La atención de Ethan se desplazó hacia Gerald, como si intentara adivinar de dónde venía la aprobación en aquella sala

Gerald dibujó esa sonrisa impecable de cara al público que jamás alcanza los ojos. Se inclinó un poco hacia el micrófono de la solapa y no hizo el menor esfuerzo por bajar la voz.

“No doy la mano a empleados de bajo rango”, dijo, lo bastante alto para que todas las grabaciones lo recogieran con absoluta claridad.

La frase atravesó la sala como un vaso que cae al suelo. No fue una ruptura total; las juntas directivas no se rompen en público. Fue más bien una tensión súbita en el aire. Un par de directores sonrieron con esa incomodidad de quien huele humo pero no quiere ser el primero en decir que hay un incendio.
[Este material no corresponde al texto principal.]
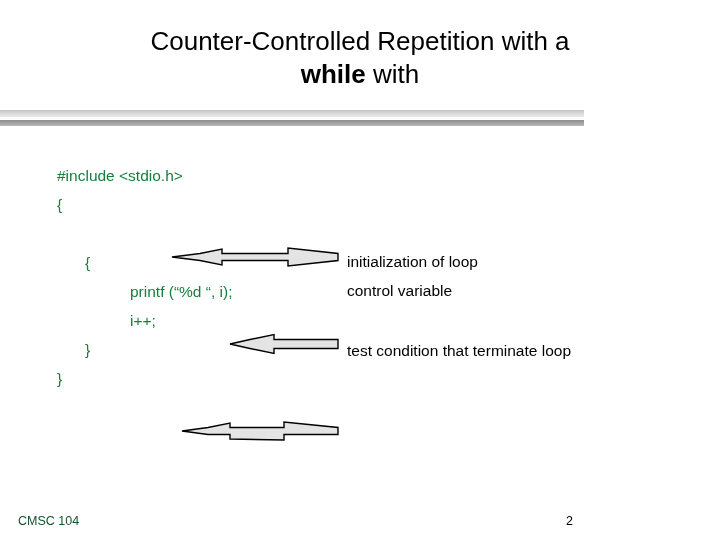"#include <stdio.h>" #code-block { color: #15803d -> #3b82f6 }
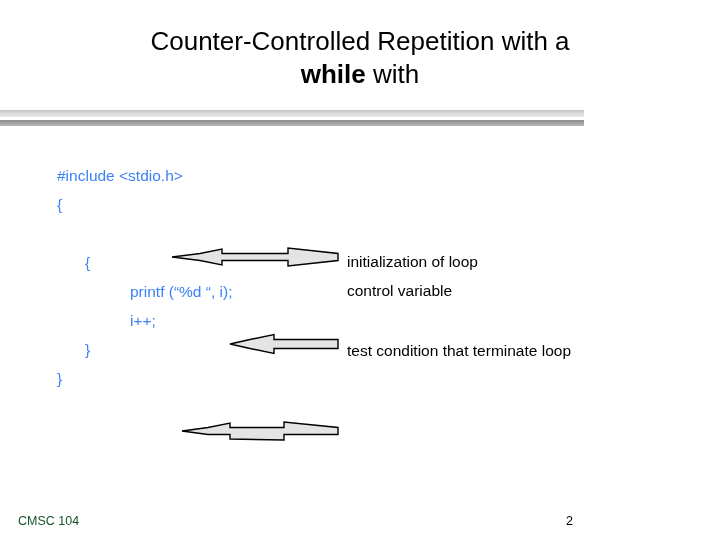"initialization of loop" div.annotation { font-weight: none -> bold }
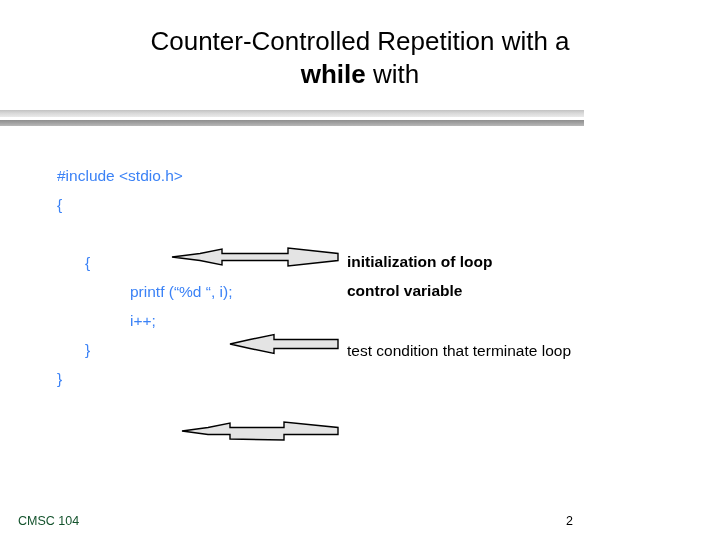"modification of loop control" div.annotation { html: none -> <div>modification of loop control variable</div> }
Más abajo, alguien soltó una risa breve y nerviosa.

Ethan no me estrechó la mano.

Tampoco desafió a Gerald. Solo bajó la mirada hacia el orden del día, como si las páginas impresas pudieran salvarlo.

Mantener la mano extendida una segunda más no tenía que ver con el saludo. Necesitaba saber con quién estaba tratando.

Por un instante, la sonrisa de Gerald vaciló, molesto de que no hubiera reaccionado como esperaba. Finalmente alzó la vista hacia mi cara, comprobando si acaso no había entendido la jerarquía que acababa de imponer ante todos.